What you should do:
In the listing below, locate the lines that hold "floor" and copy them.

Information provided:
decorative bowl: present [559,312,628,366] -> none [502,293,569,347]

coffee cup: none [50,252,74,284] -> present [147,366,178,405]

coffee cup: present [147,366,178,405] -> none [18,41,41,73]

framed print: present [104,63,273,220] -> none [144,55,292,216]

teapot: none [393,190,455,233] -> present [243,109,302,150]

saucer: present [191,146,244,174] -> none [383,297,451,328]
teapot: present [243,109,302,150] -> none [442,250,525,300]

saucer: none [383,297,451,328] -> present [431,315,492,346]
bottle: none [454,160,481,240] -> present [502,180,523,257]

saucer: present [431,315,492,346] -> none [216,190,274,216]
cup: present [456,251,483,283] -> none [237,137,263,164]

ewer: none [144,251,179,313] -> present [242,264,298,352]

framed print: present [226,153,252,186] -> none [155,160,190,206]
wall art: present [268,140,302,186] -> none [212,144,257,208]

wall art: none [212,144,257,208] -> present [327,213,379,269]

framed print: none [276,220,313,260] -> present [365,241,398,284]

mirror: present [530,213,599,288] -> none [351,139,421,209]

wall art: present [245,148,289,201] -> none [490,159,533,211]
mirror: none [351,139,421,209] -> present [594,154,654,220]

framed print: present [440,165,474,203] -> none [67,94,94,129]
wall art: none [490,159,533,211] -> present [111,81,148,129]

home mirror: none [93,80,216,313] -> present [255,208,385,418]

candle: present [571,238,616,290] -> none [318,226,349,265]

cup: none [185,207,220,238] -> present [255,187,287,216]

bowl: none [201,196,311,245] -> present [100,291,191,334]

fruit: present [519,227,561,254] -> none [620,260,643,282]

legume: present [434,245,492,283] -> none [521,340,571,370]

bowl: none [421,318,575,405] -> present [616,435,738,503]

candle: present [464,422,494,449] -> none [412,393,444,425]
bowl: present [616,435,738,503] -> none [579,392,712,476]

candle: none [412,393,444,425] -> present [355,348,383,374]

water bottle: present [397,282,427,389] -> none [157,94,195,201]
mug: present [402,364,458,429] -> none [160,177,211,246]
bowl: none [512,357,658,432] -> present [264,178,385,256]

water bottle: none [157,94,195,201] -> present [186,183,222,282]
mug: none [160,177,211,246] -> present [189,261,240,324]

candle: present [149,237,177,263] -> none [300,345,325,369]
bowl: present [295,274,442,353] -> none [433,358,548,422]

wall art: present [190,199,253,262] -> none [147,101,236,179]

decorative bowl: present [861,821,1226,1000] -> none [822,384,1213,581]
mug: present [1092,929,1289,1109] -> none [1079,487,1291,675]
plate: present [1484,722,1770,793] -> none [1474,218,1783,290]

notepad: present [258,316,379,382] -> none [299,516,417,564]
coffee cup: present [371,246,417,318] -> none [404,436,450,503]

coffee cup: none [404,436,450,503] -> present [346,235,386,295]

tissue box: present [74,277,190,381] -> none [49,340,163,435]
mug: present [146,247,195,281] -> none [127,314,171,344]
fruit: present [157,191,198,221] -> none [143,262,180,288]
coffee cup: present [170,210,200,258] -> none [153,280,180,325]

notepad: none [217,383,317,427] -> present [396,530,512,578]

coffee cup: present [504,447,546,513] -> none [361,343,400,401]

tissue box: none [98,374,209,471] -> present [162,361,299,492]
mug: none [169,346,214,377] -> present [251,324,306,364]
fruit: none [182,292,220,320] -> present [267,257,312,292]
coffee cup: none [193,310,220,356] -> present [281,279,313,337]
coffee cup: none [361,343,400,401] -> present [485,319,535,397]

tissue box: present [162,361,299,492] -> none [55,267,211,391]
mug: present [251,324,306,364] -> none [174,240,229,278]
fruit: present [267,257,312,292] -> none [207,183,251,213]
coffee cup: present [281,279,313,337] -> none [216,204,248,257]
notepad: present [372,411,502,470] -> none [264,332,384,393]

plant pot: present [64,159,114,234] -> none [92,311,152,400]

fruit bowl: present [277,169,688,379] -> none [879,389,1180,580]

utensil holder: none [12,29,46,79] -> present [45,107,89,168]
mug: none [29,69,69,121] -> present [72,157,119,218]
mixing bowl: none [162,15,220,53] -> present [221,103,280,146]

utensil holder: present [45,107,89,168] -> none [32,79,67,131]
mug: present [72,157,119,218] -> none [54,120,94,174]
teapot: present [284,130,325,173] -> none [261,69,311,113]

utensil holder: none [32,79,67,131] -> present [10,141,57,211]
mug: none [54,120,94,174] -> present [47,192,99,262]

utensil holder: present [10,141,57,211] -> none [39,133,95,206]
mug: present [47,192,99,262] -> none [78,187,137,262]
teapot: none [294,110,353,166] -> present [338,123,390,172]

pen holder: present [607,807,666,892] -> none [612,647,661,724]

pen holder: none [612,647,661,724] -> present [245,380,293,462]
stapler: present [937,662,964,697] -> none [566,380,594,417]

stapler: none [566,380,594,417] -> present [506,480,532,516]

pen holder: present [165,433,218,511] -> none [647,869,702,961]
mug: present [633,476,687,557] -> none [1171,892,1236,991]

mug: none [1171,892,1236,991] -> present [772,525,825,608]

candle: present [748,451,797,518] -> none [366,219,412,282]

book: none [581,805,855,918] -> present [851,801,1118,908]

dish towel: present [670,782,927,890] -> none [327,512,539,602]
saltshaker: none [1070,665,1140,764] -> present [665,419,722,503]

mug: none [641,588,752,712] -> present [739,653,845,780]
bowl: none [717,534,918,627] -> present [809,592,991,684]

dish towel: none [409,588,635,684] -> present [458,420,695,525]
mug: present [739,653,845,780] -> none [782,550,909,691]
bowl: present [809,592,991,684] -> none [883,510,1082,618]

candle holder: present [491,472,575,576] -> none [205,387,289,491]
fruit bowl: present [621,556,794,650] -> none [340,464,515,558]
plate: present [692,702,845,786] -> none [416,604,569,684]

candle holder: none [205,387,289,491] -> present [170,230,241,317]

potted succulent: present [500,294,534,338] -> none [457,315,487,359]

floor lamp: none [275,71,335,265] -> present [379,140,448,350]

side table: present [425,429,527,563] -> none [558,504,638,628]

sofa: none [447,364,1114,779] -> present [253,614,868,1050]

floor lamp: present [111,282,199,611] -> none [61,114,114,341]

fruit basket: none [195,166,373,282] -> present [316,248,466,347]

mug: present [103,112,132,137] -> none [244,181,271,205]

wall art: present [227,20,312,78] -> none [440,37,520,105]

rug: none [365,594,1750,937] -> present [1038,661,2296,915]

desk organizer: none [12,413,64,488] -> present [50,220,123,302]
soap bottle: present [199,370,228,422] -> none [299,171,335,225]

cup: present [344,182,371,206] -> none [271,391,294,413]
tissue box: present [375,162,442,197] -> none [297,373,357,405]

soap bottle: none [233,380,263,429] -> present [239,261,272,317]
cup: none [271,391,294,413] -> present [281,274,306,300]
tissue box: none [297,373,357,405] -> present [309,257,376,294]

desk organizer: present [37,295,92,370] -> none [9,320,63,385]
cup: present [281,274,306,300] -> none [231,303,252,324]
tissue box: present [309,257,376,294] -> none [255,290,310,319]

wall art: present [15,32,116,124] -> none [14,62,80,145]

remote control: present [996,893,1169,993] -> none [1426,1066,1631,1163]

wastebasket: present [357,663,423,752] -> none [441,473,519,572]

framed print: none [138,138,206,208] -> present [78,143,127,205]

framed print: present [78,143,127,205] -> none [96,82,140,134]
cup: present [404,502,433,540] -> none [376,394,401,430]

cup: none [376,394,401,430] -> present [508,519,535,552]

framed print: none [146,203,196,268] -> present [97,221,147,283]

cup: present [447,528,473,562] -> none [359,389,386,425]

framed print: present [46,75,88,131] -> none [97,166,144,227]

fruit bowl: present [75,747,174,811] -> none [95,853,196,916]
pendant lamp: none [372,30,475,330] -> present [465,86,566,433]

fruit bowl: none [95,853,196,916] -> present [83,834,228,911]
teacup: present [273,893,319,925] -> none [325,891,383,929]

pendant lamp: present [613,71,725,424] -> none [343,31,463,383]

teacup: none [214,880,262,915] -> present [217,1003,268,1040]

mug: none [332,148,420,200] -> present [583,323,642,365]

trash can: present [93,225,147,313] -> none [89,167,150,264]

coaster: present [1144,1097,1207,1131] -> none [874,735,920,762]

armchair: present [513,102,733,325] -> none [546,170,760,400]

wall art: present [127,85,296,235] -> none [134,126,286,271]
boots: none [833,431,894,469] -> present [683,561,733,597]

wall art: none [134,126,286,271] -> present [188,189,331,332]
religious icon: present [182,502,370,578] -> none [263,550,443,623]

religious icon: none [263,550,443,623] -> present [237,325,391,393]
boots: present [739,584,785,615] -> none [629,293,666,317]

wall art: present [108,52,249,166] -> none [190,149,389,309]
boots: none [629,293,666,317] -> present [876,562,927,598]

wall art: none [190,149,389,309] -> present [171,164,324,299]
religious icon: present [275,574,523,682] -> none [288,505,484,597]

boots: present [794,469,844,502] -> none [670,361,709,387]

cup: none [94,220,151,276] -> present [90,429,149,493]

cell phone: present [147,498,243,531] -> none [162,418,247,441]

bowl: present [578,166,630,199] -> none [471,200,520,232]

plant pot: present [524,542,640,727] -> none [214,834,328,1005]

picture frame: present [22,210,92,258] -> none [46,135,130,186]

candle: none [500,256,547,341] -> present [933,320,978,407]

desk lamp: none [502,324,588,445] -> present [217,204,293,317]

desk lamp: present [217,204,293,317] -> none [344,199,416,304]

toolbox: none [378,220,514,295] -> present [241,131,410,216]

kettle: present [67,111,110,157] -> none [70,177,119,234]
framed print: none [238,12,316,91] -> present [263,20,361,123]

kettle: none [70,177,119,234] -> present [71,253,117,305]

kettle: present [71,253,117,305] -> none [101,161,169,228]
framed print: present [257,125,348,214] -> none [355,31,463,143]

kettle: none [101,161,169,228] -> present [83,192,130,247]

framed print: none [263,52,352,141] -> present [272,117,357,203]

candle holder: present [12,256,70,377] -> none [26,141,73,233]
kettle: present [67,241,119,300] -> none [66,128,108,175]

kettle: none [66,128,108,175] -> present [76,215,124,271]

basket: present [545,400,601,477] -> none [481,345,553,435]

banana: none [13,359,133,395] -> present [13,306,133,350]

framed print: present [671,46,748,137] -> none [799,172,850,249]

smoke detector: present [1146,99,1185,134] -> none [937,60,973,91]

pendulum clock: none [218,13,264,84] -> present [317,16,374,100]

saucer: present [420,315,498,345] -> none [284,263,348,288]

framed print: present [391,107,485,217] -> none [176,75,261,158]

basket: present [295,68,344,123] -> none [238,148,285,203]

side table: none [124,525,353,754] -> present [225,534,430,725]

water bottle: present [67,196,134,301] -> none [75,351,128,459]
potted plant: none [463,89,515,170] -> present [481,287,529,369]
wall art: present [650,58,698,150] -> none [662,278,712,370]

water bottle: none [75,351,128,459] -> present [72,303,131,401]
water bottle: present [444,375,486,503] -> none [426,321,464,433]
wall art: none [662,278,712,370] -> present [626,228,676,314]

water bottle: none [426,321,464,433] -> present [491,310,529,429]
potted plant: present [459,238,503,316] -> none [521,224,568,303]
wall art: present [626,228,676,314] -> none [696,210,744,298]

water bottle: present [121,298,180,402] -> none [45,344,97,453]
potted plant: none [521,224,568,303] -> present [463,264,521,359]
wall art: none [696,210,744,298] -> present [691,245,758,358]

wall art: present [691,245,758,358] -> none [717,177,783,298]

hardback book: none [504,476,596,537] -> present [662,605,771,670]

Written answer:
floor lamp: none [275,71,335,265] -> present [379,140,448,350]
floor lamp: present [111,282,199,611] -> none [61,114,114,341]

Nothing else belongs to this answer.